The script that is needed is get_cuts_single_locus.sh
. There is one copy of this in macs2.narrow.aug18
in the work directory, and in each peak calling result directory in the work directory.
Use the script in the appropriate peak calling directory for your purpose (for example, if TF, use macs2.narrow.aug18, but if histone, use macs2.broad.all.frag.aug18).

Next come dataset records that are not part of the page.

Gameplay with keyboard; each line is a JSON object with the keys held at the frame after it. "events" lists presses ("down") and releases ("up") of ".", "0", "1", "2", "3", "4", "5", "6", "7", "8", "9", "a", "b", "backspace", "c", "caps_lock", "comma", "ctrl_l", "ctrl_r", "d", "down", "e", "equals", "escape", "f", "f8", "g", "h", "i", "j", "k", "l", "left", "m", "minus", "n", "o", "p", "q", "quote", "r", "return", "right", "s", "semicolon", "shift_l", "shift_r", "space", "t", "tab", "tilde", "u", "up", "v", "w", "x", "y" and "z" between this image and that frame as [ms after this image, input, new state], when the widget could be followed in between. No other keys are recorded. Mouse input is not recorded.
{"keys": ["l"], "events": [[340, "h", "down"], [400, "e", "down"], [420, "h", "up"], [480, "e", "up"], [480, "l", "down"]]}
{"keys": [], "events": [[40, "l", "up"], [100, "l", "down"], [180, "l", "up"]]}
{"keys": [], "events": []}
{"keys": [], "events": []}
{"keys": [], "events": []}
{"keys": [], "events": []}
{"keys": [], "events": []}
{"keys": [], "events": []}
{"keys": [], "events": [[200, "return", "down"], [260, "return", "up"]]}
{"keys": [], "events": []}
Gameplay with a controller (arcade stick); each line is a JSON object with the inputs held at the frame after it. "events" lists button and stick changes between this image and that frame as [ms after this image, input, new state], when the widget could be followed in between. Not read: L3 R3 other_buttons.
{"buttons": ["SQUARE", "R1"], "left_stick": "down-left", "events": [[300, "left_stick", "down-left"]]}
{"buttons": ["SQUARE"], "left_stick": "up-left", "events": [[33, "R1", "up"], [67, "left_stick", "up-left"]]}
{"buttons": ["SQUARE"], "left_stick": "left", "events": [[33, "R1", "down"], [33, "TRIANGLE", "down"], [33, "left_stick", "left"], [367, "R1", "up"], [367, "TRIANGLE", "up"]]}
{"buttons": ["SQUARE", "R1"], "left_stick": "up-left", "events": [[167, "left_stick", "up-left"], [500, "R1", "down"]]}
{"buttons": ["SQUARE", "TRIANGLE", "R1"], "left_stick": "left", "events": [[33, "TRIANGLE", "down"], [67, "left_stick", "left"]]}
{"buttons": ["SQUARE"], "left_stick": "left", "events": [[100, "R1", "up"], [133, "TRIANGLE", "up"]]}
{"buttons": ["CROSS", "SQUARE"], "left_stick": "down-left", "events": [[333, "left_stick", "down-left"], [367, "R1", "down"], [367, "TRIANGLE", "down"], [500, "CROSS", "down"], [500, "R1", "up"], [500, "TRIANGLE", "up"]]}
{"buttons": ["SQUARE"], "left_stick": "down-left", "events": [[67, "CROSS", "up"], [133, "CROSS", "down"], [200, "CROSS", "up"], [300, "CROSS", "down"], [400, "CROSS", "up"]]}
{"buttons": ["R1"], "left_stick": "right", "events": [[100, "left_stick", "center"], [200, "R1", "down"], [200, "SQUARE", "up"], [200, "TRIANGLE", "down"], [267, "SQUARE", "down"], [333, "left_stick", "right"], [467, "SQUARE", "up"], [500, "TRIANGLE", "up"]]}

#construct single locus profile keeping duplicates in bam
pwd
cd peakcalling/macs2.narrow
./get_cuts_single_locus.sh chr11:5245029-5303165 ../aligned.aug10/dup.marked.120bp/GATA1_D7_30min_chr11_aligned_reads.bam single.locus
Here, the 3 parameters required are: region, bam file path, output directory. single.locus
is the output directory.
Once finished, let us check the outputs.
cd single.locus
ls -ltr
-rw-rw-r-- 1 qz64 qz64 306944 Feb 8 22:41 GATA1_D7_30min_chr11_aligned_reads-chr11-5245029-5303165.frag.ends.txt
-rw-rw-r-- 1 qz64 qz64 144936 Feb 8 22:41 GATA1_D7_30min_chr11_aligned_reads-chr11-5245029-5303165.frag.ends.sorted.bed
-rw-rw-r-- 1 qz64 qz64 72468 Feb 8 22:41 GATA1_D7_30min_chr11_aligned_reads-chr11-5245029-5303165.frag.ends.R2.sorted.bed
-rw-rw-r-- 1 qz64 qz64 53822 Feb 8 22:41 GATA1_D7_30min_chr11_aligned_reads-chr11-5245029-5303165.frag.ends.R2.bw
-rw-rw-r-- 1 qz64 qz64 72468 Feb 8 22:41 GATA1_D7_30min_chr11_aligned_reads-chr11-5245029-5303165.frag.ends.R2.bed
-rw-rw-r-- 1 qz64 qz64 34174 Feb 8 22:41 GATA1_D7_30min_chr11_aligned_reads-chr11-5245029-5303165.frag.ends.R2.bdg
-rw-rw-r-- 1 qz64 qz64 72468 Feb 8 22:41 GATA1_D7_30min_chr11_aligned_reads-chr11-5245029-5303165.frag.ends.R1.sorted.bed
-rw-rw-r-- 1 qz64 qz64 45585 Feb 8 22:41 GATA1_D7_30min_chr11_aligned_reads-chr11-5245029-5303165.frag.ends.R1.bw
-rw-rw-r-- 1 qz64 qz64 72468 Feb 8 22:41 GATA1_D7_30min_chr11_aligned_reads-chr11-5245029-5303165.frag.ends.R1.bed
-rw-rw-r-- 1 qz64 qz64 33738 Feb 8 22:41 GATA1_D7_30min_chr11_aligned_reads-chr11-5245029-5303165.frag.ends.R1.bdg
-rw-rw-r-- 1 qz64 qz64 306944 Feb 8 22:41 GATA1_D7_30min_chr11_aligned_reads-chr11-5245029-5303165.frag.ends.checked.txt
-rw-rw-r-- 1 qz64 qz64 58596 Feb 8 22:41 GATA1_D7_30min_chr11_aligned_reads-chr11-5245029-5303165.frag.ends.bw
-rw-rw-r-- 1 qz64 qz64 144936 Feb 8 22:41 GATA1_D7_30min_chr11_aligned_reads-chr11-5245029-5303165.frag.ends.bed
-rw-rw-r-- 1 qz64 qz64 60309 Feb 8 22:41 GATA1_D7_30min_chr11_aligned_reads-chr11-5245029-5303165.frag.ends.bdg
-rw-rw-r-- 1 qz64 qz64 2944 Feb 8 22:41 GATA1_D7_30min_chr11_aligned_reads-chr11-5245029-5303165.bam.bai
-rw-rw-r-- 1 qz64 qz64 188799 Feb 8 22:41 GATA1_D7_30min_chr11_aligned_reads-chr11-5245029-5303165.bam
Many of the files in ths folder are intermediary files and can be ignored. The important files are the three bigwigs (.frag.ends.R1.bw
, .frag.ends.R2.bw
, and .frag.ends.bw
). The R1 and R2 bigwigs designate strand-specific cut profiles that were created. The frag.ends.bw
is one that combines cuts from both strands. The bigwigs can be displayed in any visualization tools such as IGV or UCSC genome browser.